Odessa grain terminal on fire from Russian airstrike

Odessa grain terminal on fire from Russian airstrike

In the wake of Russia withdrawing from the Black Sea grain deal on Monday, the Kremlin announced on Wednesday that it will consider all ships traveling to Ukrainian ports as hostile vessels, escalating tensions at sea and further impeding Ukraine’s ability to export grain.

Russian forces will deem all Ukrainian-bound ships as potential carriers of military cargo, making commercial vessels potential targets. Moscow also suspended conventional safety guarantees to sailors in the areas where Ukraine’s main Black Sea ports are located. The threat will deter many commercial ships from exporting anything from Ukraine’s ports, even grain that many countries – especially in the Global South – depend upon.

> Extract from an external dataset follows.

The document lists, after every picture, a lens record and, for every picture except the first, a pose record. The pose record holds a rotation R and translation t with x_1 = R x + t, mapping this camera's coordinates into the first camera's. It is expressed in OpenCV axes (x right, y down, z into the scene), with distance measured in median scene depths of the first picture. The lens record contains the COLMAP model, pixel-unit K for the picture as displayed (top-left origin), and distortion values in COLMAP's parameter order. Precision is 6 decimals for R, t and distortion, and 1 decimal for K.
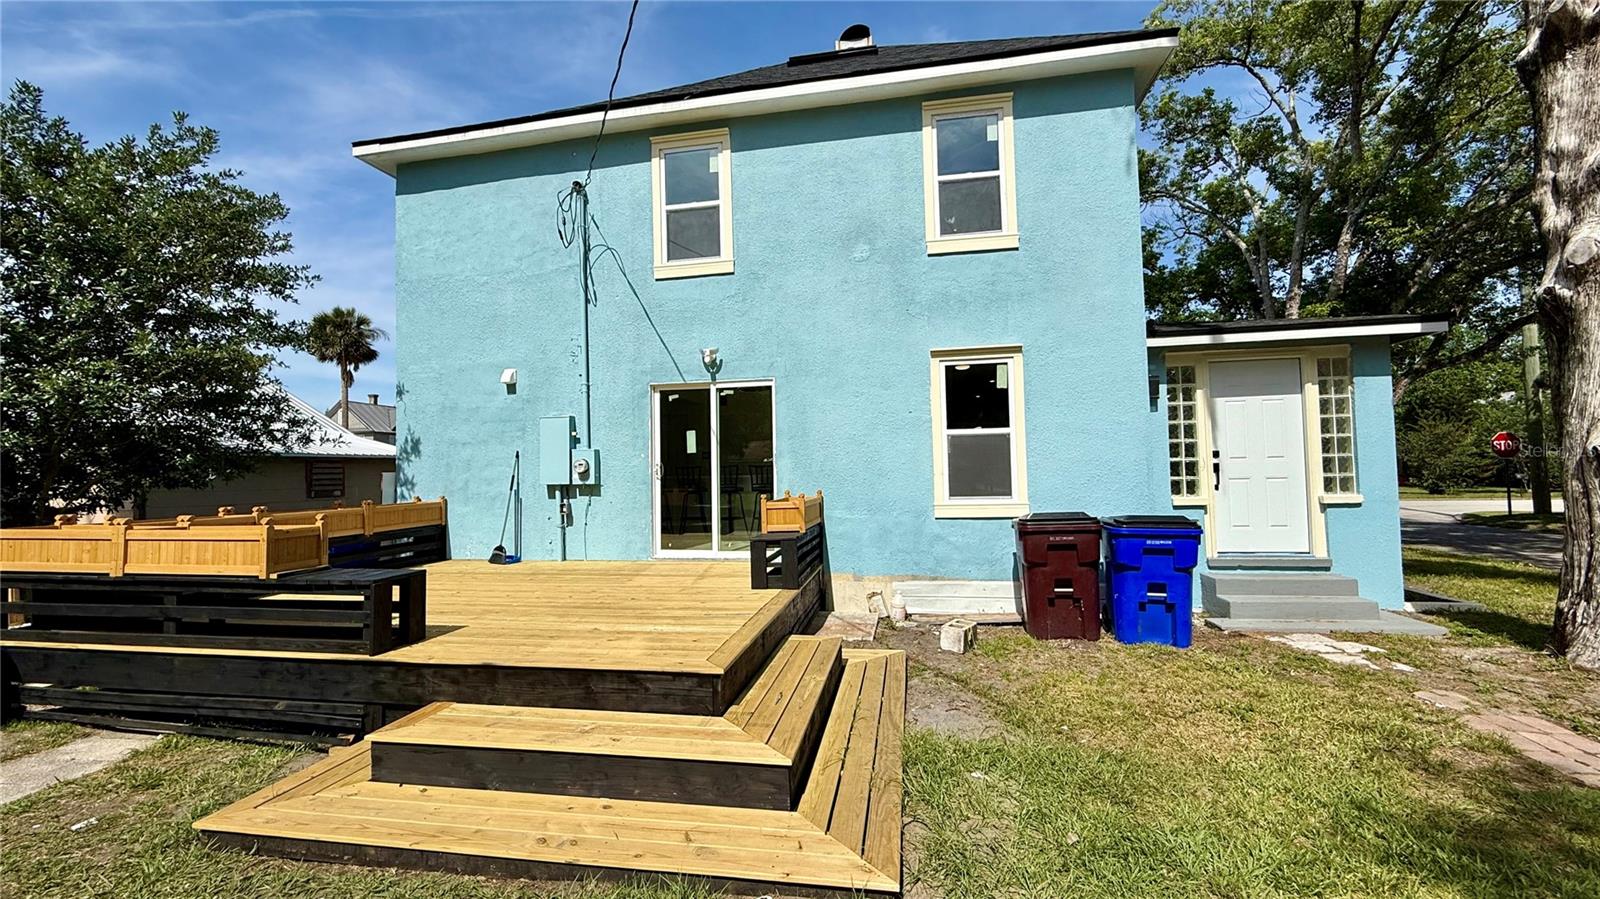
lens RADIAL K [[635.5, 0, 794.7], [0, 635.5, 448.8], [0, 0, 1]] dist [0.001032, 0.000004]
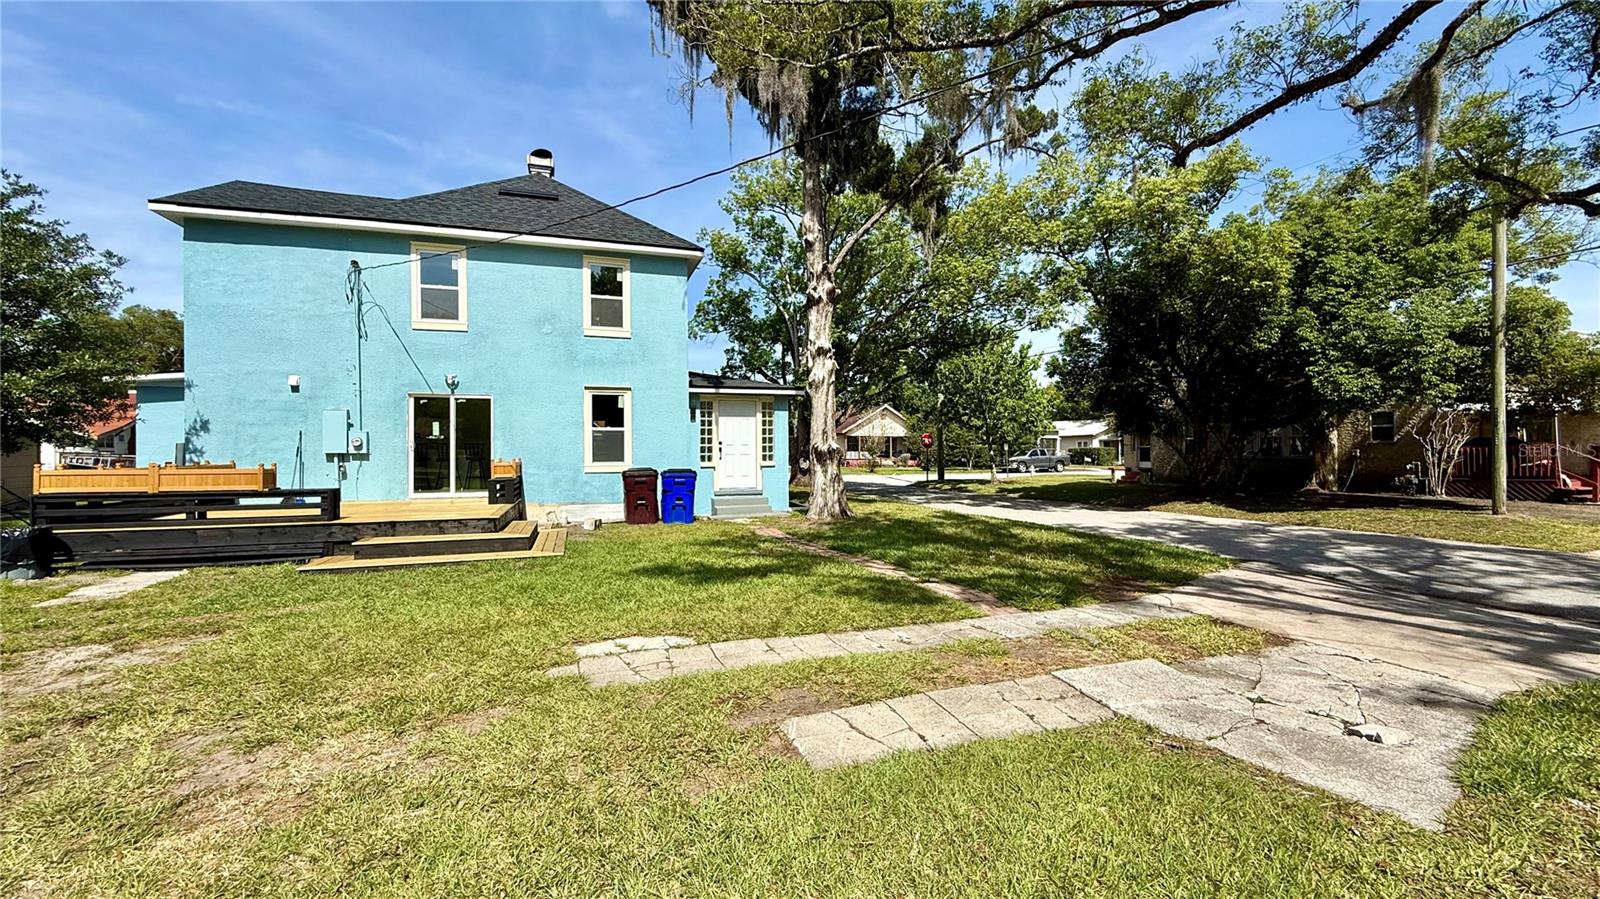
lens RADIAL K [[635.5, 0, 794.7], [0, 635.5, 448.8], [0, 0, 1]] dist [0.001032, 0.000004]
pose [[0.871002, 0.018239, 0.490941, -0.171078], [-0.030496, 0.999391, 0.016976, -0.016617], [-0.490332, -0.029758, 0.871027, -0.984984]]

Hours after pulling out of the deal, Russia began a bombing campaign targeting Odessa’s grain terminals that continued into Wednesday. The strikes destroyed 60,000 tons of grain, injured civilians, and sent a message to the world: Putin is not afraid to weaponize the world's food supply.

Ukrainian grain is a major stabilizer of global prices. Wheat prices had already risen 5% this week, thanks to Russia’s decision to pull out of the deal. They are expected to climb higher as the Black Sea becomes too dangerous for commercial shippers. Under the grain deal, 63% of Ukraine's grain exports were being shipped via Black Sea ports. Without those ports, exporters will have to use land routes, raising transportation costs by 38%.